• **SUPPLIED TEXT**:
_ _ _ _ _

Is there coal tar in your mac & cheese? Arsenic in your breakfast juice? Beaver urine in your raspberry ice cream? There have been stories on the Internet supporting all of the above suggested yuckies and a whole lot more. Does that make you anxious about your food? It does a lot of people.
That’s not a problem I struggle with, as I open up my McDonalds bag and gobble. (Of course, the beltline on my jeans probably wishes I’d wake up with a few night terrors about a Big Mac.) But there are quite a few people who have a hard time with their chow. And a new study suggests that it’s folks also tethered to social media who end up being the most fearful.
OK, I’m sure you’re rolling your eyes right now and groaning, “C’mon, not another Facebook horror story.” But, hey, I’m just reporting ’em as I see ’em. So grab some sour cream and rodent hair chips and follow along.
According to the study, there are gazillions of worries that people circulate about our foodstuffs. And it turns out a lot of them aren’t as based on fact as we might think. “We’ve been looking at a lot of these food misconceptions,” said food psychologist Brian Wansink, the John S. Dyson Professor of Marketing at Cornell University, in a today.com article. “It’s kind of crazy. How do these things get started and get traction without really any evidence at all?”

_ _ _ _ _

• **INPUT MATERIAL**:
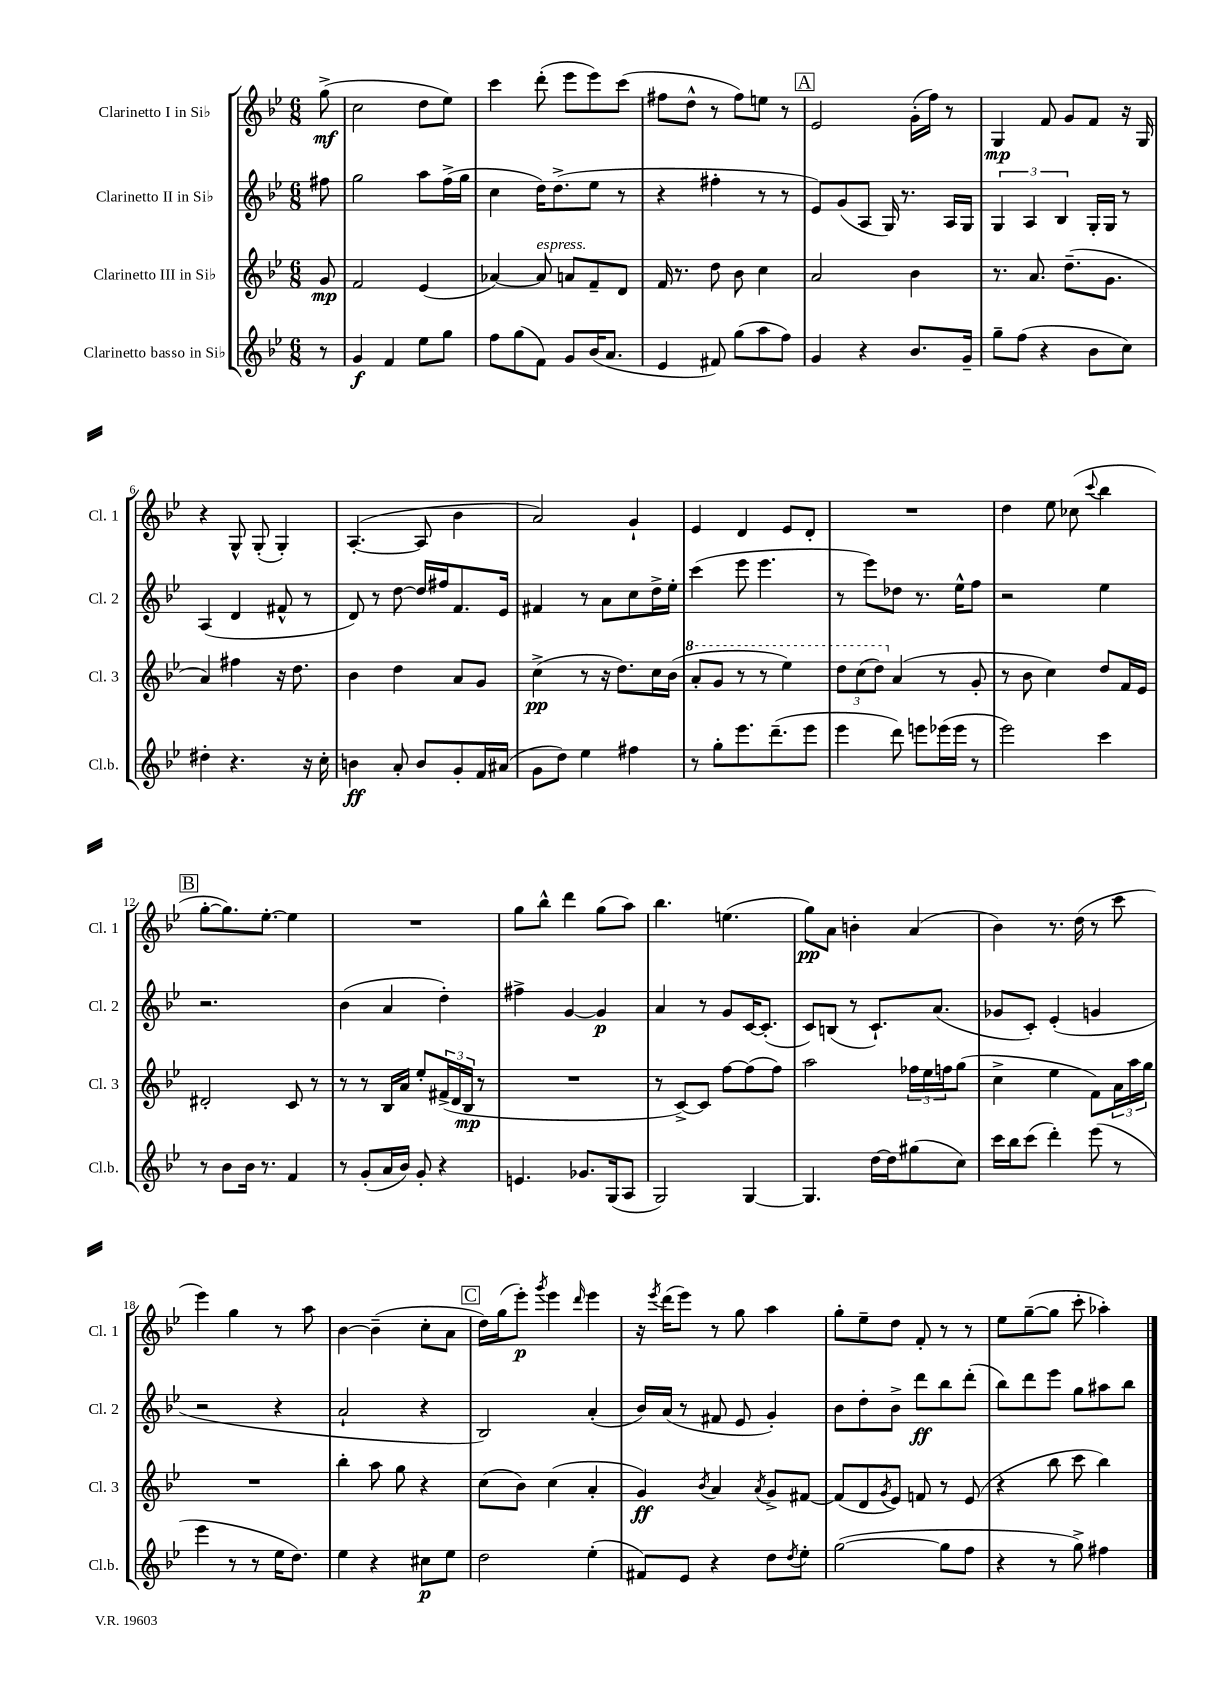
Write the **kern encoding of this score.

**kern	**dynam	**kern	**dynam	**kern	**dynam	**kern	**dynam
*part4	*part4	*part3	*part3	*part2	*part2	*part1	*part1
*staff4	*staff4	*staff3	*staff3	*staff2	*staff2	*staff1	*staff1
*I"Clarinetto basso in Si♭	*	*I"Clarinetto III in Si♭	*	*I"Clarinetto II in Si♭	*	*I"Clarinetto I in Si♭	*
*I'Cl.b.	*	*I'Cl. 3	*	*I'Cl. 2	*	*I'Cl. 1	*
*clefG2	*	*clefG2	*	*clefG2	*	*clefG2	*
*k[b-e-]	*	*k[b-e-]	*	*k[b-e-]	*	*k[b-e-]	*
*M6/8	*	*M6/8	*	*M6/8	*	*M6/8	*
=	=	=	=	=	=	=	=
8r	.	8g/	mp	8ff#X\	.	(8gg^\	mf
=1	=1	=1	=1	=1	=1	=1	=1
4g/	f	2f/	.	2gg\	.	2cc\	.
4f/	.	.	.	.	.	.	.
8ee-\L	.	(4e-/	.	8aa\L	.	8dd\L	.
8gg\J	.	.	.	(16ff^\L	.	8ee-\J)	.
.	.	.	.	16gg\JJ	.	.	.
=2	=2	=2	=2	=2	=2	=2	=2
8ff\L	.	[4a-X/)	.	4cc\	.	4ccc\	.
(8gg\	.	.	.	.	.	.	.
!	!	!LO:TX:a:i:t=espress.	!	!	!	!	!
8f\J)	.	8a-/]	.	16dd\KL)	.	(8ddd'\	.
.	.	.	.	(8.dd^\	.	.	.
8g/L	.	8an/L	.	.	.	8eee-\L	.
(16b-/K	.	8f~/	.	8ee-\J	.	8eee-\)	.
8.a/J	.	.	.	.	.	.	.
.	.	8d/J	.	8r	.	(8ccc\J	.
=3	=3	=3	=3	=3	=3	=3	=3
4e-/	.	16f/	.	4r	.	8ff#X\L	.
.	.	8.r	.	.	.	.	.
.	.	.	.	.	.	8dd^^\J	.
8f#X/)	.	8dd\	.	4ff#X'\	.	8r	.
(8gg\L	.	8b-\	.	.	.	8ff#\L)	.
8aa\	.	4cc\	.	8r	.	8een\J	.
8ff\J)	.	.	.	8r	.	8r	.
!!LO:REH:place=s1:t=A
=4	=4	=4	=4	=4	=4	=4	=4
4g/	.	2a/	.	8e-/L)	.	2e-/	.
.	.	.	.	(8g/	.	.	.
4r	.	.	.	8A/J	.	.	.
.	.	.	.	16G/)	.	.	.
.	.	.	.	8.r	.	.	.
8.b-/L	.	4b-\	.	.	.	(16g'\LL	.
.	.	.	.	.	.	16ff\JJ)	.
.	.	.	.	16A/LL	.	8r	.
16g~/Jk	.	.	.	16G/JJ	.	.	.
=5	=5	=5	=5	=5	=5	=5	=5
8gg~\L	.	8.r	.	6G/	.	4G/	mp
(8ff\J	.	.	.	.	.	.	.
.	.	.	.	6A/	.	.	.
.	.	8.a/	.	.	.	.	.
4r	.	.	.	.	.	8f/	.
.	.	.	.	6B-/	.	.	.
.	.	(8.dd~\L	.	.	.	8g/L	.
8b-\L	.	.	.	16G'/LL	.	8f/J	.
.	.	8.g\J	.	16G/JJ	.	.	.
8cc\J)	.	.	.	8r	.	16r	.
.	.	.	.	.	.	16G/	.
!!LO:LB:g=z
=6	=6	=6	=6	=6	=6	=6	=6
4dd#X'\	.	4a/)	.	(4A/	.	4r	.
4.r	.	4ff#X\	.	4d/	.	8G^^/	.
.	.	.	.	.	.	(8G'/	.
.	.	16r	.	8f#X^^/	.	4G'/)	.
.	.	8.dd\	.	.	.	.	.
16r	.	.	.	8r	.	.	.
16cc'\	.	.	.	.	.	.	.
=7	=7	=7	=7	=7	=7	=7	=7
4bn\	ff	4b-\	.	8d/)	.	([4.A'/	.
.	.	.	.	8r	.	.	.
8a'/	.	4dd\	.	[8dd\	.	.	.
8b/L	.	.	.	16dd/LL]	.	8A/]	.
.	.	.	.	16ff#X/J	.	.	.
8g'/	.	8a/L	.	8.f/	.	4b-\	.
16f/L	.	8g/J	.	.	.	.	.
(16a#X/JJ	.	.	.	16e-/Jk	.	.	.
=8	=8	=8	=8	=8	=8	=8	=8
8g\L	.	(4cc^\	pp	4f#X/	.	2a/)	.
8dd\J)	.	.	.	.	.	.	.
4ee-\	.	8r	.	8r	.	.	.
.	.	16r	.	8a\L	.	.	.
.	.	8.dd\L)	.	.	.	.	.
4ff#X\	.	.	.	8cc\	.	4g`/	.
.	.	16cc\L	.	16dd^\L	.	.	.
.	.	(16b-\JJ	.	16ee-'\JJ	.	.	.
=9	=9	=9	=9	=9	=9	=9	=9
*	*	*8va	*	*	*	*	*
8r	.	8aa'/L	.	(4ccc\	.	4e-/	.
8gg'\L	.	8gg/J	.	.	.	.	.
8.eee-\	.	8r	.	8eee-\	.	4d/	.
.	.	8r	.	4.eee-\	.	.	.
(8.ddd~\	.	.	.	.	.	.	.
.	.	4eee-\)	.	.	.	8e-/L	.
8eee-\J	.	.	.	.	.	8d'/J	.
=10	=10	=10	=10	=10	=10	=10	=10
4eee-\	.	12ddd\L	.	8r	.	2.r	.
.	.	(12ccc\	.	.	.	.	.
.	.	.	.	8eee-\L)	.	.	.
.	.	12ddd\J)	.	.	.	.	.
*	*	*X8va	*	*	*	*	*
8ddd\)	.	(4a/	.	8dd-X\J	.	.	.
8eeen\L	.	.	.	8.r	.	.	.
(16eee-X\L	.	8r	.	.	.	.	.
16eee-\JJ	.	.	.	16ee-^^\KL	.	.	.
8r	.	8g'/	.	8ff\J	.	.	.
=11	=11	=11	=11	=11	=11	=11	=11
2eee-\)	.	8r	.	2r	.	4dd\	.
.	.	8b-\	.	.	.	.	.
.	.	4cc\)	.	.	.	8ee-\	.
.	.	.	.	.	.	(8cc-X\	.
.	.	.	.	.	.	8qqccc/	.
4ccc\	.	8dd/L	.	4ee-\	.	4bb-\	.
.	.	16f/L	.	.	.	.	.
.	.	16e-/JJ	.	.	.	.	.
!!LO:LB:g=z
!!LO:REH:place=s1:t=B
=12	=12	=12	=12	=12	=12	=12	=12
8r	.	2d#X'/	.	2.r	.	[8gg'\L	.
8b-\L	.	.	.	.	.	8.gg\])	.
16b-\Jk	.	.	.	.	.	.	.
8.r	.	.	.	.	.	[8.ee-'\J	.
4f/	.	8c/	.	.	.	4ee-\]	.
.	.	8r	.	.	.	.	.
=13	=13	=13	=13	=13	=13	=13	=13
8r	.	8r	.	(4b-\	.	2.r	.
(8g'/L	.	8r	.	.	.	.	.
16a/L	.	16B-/LL	.	4a/	.	.	.
16b-/JJ)	.	16a/JJ	.	.	.	.	.
8g'/	.	8ee-'/L	.	.	.	.	.
4r	.	(24f#X^/L	.	4dd'\)	.	.	.
.	.	24d/	.	.	.	.	.
.	.	24B-/JJ	mp	.	.	.	.
.	.	8r	.	.	.	.	.
=14	=14	=14	=14	=14	=14	=14	=14
4.en/	.	2.r	.	4ff#X^\	.	8gg\L	.
.	.	.	.	.	.	8bb-^^\J	.
.	.	.	.	[4g/	.	4ddd\	.
8.g-X/L	.	.	.	.	.	.	.
.	.	.	.	4g/]	p	(8gg\L	.
(16G/k	.	.	.	.	.	.	.
8A/J	.	.	.	.	.	8aa\J)	.
=15	=15	=15	=15	=15	=15	=15	=15
2G/)	.	8r	.	4a/	.	4.bb-\	.
.	.	[8c^/L)	.	.	.	.	.
.	.	8c/J]	.	8r	.	.	.
.	.	[8ff\L	.	8g/L	.	(4.een\	.
[4G/	.	(8ff\]	.	[16c/K	.	.	.
.	.	.	.	(8.c'/J]	.	.	.
.	.	8ff\J)	.	.	.	.	.
=16	=16	=16	=16	=16	=16	=16	=16
4.G/]	.	2aa\	.	8c/L)	.	8gg\L)	pp
.	.	.	.	(8Bn/J	.	8a\J	.
.	.	.	.	8r	.	4bn'\	.
[16dd\LL	.	.	.	8.c`/L)	.	.	.
16dd\J]	.	.	.	.	.	.	.
(8gg#X\	.	24ff-X\LL	.	.	.	(4a/	.
.	.	24ee-\	.	.	.	.	.
.	.	.	.	(8.a/J	.	.	.
.	.	24ffn\J	.	.	.	.	.
8cc\J)	.	(8gg\J	.	.	.	.	.
=17	=17	=17	=17	=17	=17	=17	=17
16ccc\LL	.	4cc^\	.	8g-X/L	.	4b-\)	.
16bb-\J	.	.	.	.	.	.	.
(8ccc\J	.	.	.	8c'/J)	.	.	.
4ddd'\)	.	4ee-\	.	(4e-'/	.	8.r	.
.	.	.	.	.	.	(16dd\	.
(8eee-\	.	8f\L)	.	4gn/	.	8r	.
8r	.	24a\L	.	.	.	8ccc\	.
.	.	24aa\	.	.	.	.	.
.	.	24gg\JJ	.	.	.	.	.
!!LO:LB:g=z
=18	=18	=18	=18	=18	=18	=18	=18
4eee-\	.	2.r	.	2r	.	4eee-\)	.
8r	.	.	.	.	.	4gg\	.
8r	.	.	.	.	.	.	.
16ee-\KL	.	.	.	4r	.	8r	.
8.dd\J)	.	.	.	.	.	.	.
.	.	.	.	.	.	8aa\	.
=19	=19	=19	=19	=19	=19	=19	=19
4ee-\	.	4bb-'\	.	2a`/	.	[4b-\	.
4r	.	8aa\	.	.	.	(4b-~\]	.
.	.	8gg\	.	.	.	.	.
8cc#X\L	p	4r	.	4r	.	8cc'\L	.
8ee-\J	.	.	.	.	.	8a\J	.
!!LO:REH:place=s1:t=C
=20	=20	=20	=20	=20	=20	=20	=20
2dd\	.	(8cc\L	.	2B-/)	.	16dd\LL)	.
.	.	.	.	.	.	(16gg\J	.
.	.	8b-\J)	.	.	.	8eee-'\J)	p
.	.	.	.	.	.	8qggg/	.
.	.	(4cc\	.	.	.	4eee-\	.
.	.	.	.	.	.	16qqddd/	.
(4ee-'\	.	4a'/	.	(4a'/	.	4eee-\	.
=21	=21	=21	=21	=21	=21	=21	=21
8f#X/L)	.	4g/)	ff	16b-/LL)	.	16r	.
.	.	.	.	.	.	8qeee-/	.
.	.	.	.	(16a/JJ	.	(16ddd\KL	.
8e-/J	.	.	.	8r	.	8eee-\J)	.
.	.	8qb-/	.	.	.	.	.
4r	.	4a/	.	8f#X/	.	8r	.
.	.	.	.	8e-/	.	8gg\	.
.	.	8qa/	.	.	.	.	.
8dd\L	.	8g^/L	.	4g'/)	.	4aa\	.
8qdd/	.	.	.	.	.	.	.
8ee-'\J	.	[8f#X/J	.	.	.	.	.
=22	=22	=22	=22	=22	=22	=22	=22
([2gg\	.	(8f#/L]	.	8b-\L	.	8gg'\L	.
.	.	8d/	.	8dd'\	.	8ee-~\	.
.	.	8qg/	.	.	.	.	.
.	.	8e-/J)	.	8b-^\J	.	8dd\J	.
.	.	8fn/	.	8ddd\L	ff	8f'/	.
8gg\L]	.	8r	.	8bb-\	.	8r	.
8ff\J	.	(8e-/	.	(8ddd'\J	.	8r	.
=23	=23	=23	=23	=23	=23	=23	=23
4r	.	4r	.	8bb-\L)	.	8ee-\L	.
.	.	.	.	8ddd\	.	([8gg~\	.
8r	.	8bb-\	.	8eee-\J	.	8gg\J]	.
8gg^\)	.	8ccc\	.	8gg\L	.	8ccc'\	.
4ff#X\	.	4bb-\)	.	8aa#X\	.	4aa-X'\)	.
.	.	.	.	8bb-\J	.	.	.
==	==	==	==	==	==	==	==
*-	*-	*-	*-	*-	*-	*-	*-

_ _ _ _ _

• **DIRECTIVES**:
A: Report how many lines of the entries contain the word "place", counting only case-sensitive matches. Give the number alone.
B: Carry on the article about food fears and social media, starting right after its final sentence.

• **ANSWERS PROVIDED**:
A: 3

B:
So Wansink and his fellows started surveying more than a thousand moms with at least two kids. And they discovered that the majority of the people who had multiple food fears were also people who sought out most of their “food facts” from Facebook, blogs and other social media sources.
“They tend to be the people who get the most information from ‘like me’ sources,” Wansink reported. “When you start to do searches on the Internet you can always find … support.”
On top of that, food worriers are also the sorts who will get so fired up about their findings—even if it is a stretch of the truth—that they’ll jump right back on their own Facebook page or blog and keep echoing the misconception.
“Compared to the general population, they have a higher need to tell other people about their opinion,” Wansink added. “It ends up unnecessarily causing fear or causes some sort of nervousness.”
So the moral of the story is: Be wise. Do your research and take your Facebook consumption with a, uh, grain of salt. ‘Cause it’s probably as full of useless fat as the processed chow that you’re giving the evil-eye.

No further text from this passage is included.